[Data listing]
================
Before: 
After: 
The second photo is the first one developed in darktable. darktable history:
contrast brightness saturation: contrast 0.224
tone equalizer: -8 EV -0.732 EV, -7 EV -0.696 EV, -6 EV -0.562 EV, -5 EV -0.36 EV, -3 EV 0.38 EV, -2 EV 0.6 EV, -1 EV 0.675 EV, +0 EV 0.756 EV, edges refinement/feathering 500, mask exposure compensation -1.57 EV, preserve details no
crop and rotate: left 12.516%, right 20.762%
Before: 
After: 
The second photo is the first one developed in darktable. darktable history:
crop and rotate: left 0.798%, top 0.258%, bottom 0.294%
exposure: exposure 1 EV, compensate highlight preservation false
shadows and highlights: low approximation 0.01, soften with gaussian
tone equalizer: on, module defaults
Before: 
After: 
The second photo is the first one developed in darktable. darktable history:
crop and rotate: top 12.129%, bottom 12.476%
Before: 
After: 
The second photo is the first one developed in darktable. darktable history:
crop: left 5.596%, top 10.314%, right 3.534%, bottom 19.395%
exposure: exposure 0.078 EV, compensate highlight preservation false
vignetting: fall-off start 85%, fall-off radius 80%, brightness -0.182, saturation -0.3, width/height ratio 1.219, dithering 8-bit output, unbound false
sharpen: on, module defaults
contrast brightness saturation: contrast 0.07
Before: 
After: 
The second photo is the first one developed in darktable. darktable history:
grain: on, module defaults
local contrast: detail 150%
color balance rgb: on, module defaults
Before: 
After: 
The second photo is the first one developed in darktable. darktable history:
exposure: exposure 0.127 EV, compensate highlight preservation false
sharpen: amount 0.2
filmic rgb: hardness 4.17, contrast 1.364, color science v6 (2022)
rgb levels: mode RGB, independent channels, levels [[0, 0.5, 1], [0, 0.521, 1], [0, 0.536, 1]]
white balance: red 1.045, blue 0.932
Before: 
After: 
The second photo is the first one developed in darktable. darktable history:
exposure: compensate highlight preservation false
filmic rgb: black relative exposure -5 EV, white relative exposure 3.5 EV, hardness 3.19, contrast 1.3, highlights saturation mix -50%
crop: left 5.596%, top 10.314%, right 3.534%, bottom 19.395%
================
WHAT NEEDS TO BE DONE -> Can you express every line of the data listing above as a JSON list of strings, one string per line, with blank lines left out?

WRITTEN REPLY ->
[
  "Before: ",
  "After: ",
  "The second photo is the first one developed in darktable. darktable history:",
  "contrast brightness saturation: contrast 0.224",
  "tone equalizer: -8 EV -0.732 EV, -7 EV -0.696 EV, -6 EV -0.562 EV, -5 EV -0.36 EV, -3 EV 0.38 EV, -2 EV 0.6 EV, -1 EV 0.675 EV, +0 EV 0.756 EV, edges refinement/feathering 500, mask exposure compensation -1.57 EV, preserve details no",
  "crop and rotate: left 12.516%, right 20.762%",
  "Before: ",
  "After: ",
  "The second photo is the first one developed in darktable. darktable history:",
  "crop and rotate: left 0.798%, top 0.258%, bottom 0.294%",
  "exposure: exposure 1 EV, compensate highlight preservation false",
  "shadows and highlights: low approximation 0.01, soften with gaussian",
  "tone equalizer: on, module defaults",
  "Before: ",
  "After: ",
  "The second photo is the first one developed in darktable. darktable history:",
  "crop and rotate: top 12.129%, bottom 12.476%",
  "Before: ",
  "After: ",
  "The second photo is the first one developed in darktable. darktable history:",
  "crop: left 5.596%, top 10.314%, right 3.534%, bottom 19.395%",
  "exposure: exposure 0.078 EV, compensate highlight preservation false",
  "vignetting: fall-off start 85%, fall-off radius 80%, brightness -0.182, saturation -0.3, width/height ratio 1.219, dithering 8-bit output, unbound false",
  "sharpen: on, module defaults",
  "contrast brightness saturation: contrast 0.07",
  "Before: ",
  "After: ",
  "The second photo is the first one developed in darktable. darktable history:",
  "grain: on, module defaults",
  "local contrast: detail 150%",
  "color balance rgb: on, module defaults",
  "Before: ",
  "After: ",
  "The second photo is the first one developed in darktable. darktable history:",
  "exposure: exposure 0.127 EV, compensate highlight preservation false",
  "sharpen: amount 0.2",
  "filmic rgb: hardness 4.17, contrast 1.364, color science v6 (2022)",
  "rgb levels: mode RGB, independent channels, levels [[0, 0.5, 1], [0, 0.521, 1], [0, 0.536, 1]]",
  "white balance: red 1.045, blue 0.932",
  "Before: ",
  "After: ",
  "The second photo is the first one developed in darktable. darktable history:",
  "exposure: compensate highlight preservation false",
  "filmic rgb: black relative exposure -5 EV, white relative exposure 3.5 EV, hardness 3.19, contrast 1.3, highlights saturation mix -50%",
  "crop: left 5.596%, top 10.314%, right 3.534%, bottom 19.395%"
]